### AIM OF THE EXERCISE
Scan the material below for the word "knee", then copy every line in which it appears.

### DATASET RECORDS
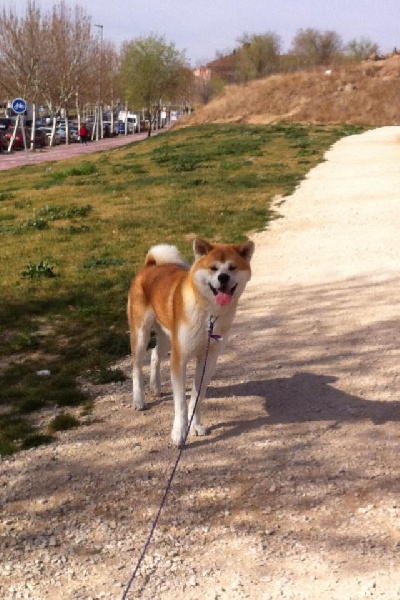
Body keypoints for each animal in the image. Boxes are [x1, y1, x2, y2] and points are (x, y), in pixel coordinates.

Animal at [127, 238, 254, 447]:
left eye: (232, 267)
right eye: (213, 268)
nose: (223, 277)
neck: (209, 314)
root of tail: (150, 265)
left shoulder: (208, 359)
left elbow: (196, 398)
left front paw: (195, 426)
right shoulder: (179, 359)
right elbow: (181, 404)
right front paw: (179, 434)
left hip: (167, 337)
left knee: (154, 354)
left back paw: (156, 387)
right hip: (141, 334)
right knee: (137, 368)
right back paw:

* * *

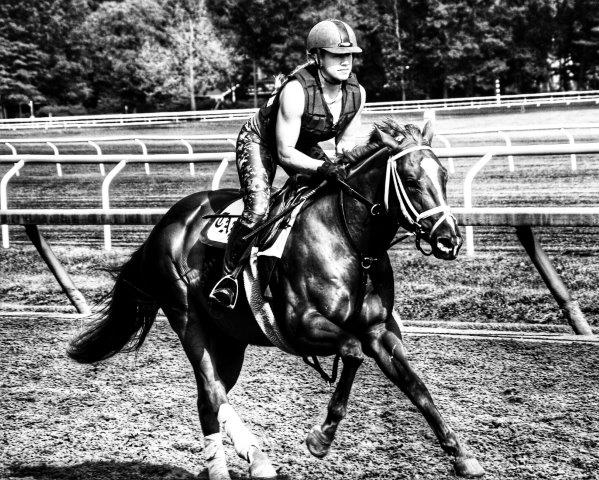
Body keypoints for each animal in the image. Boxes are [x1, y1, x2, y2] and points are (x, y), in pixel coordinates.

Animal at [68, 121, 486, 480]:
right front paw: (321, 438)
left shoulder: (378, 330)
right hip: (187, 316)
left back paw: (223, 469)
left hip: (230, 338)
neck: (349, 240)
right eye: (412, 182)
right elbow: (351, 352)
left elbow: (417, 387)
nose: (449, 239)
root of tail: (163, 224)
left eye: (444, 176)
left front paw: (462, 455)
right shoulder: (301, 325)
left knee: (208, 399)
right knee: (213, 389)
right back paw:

### SOLVED PROBLEM
left knee: (154, 354)
right knee: (137, 368)
left knee: (208, 399)
right knee: (213, 389)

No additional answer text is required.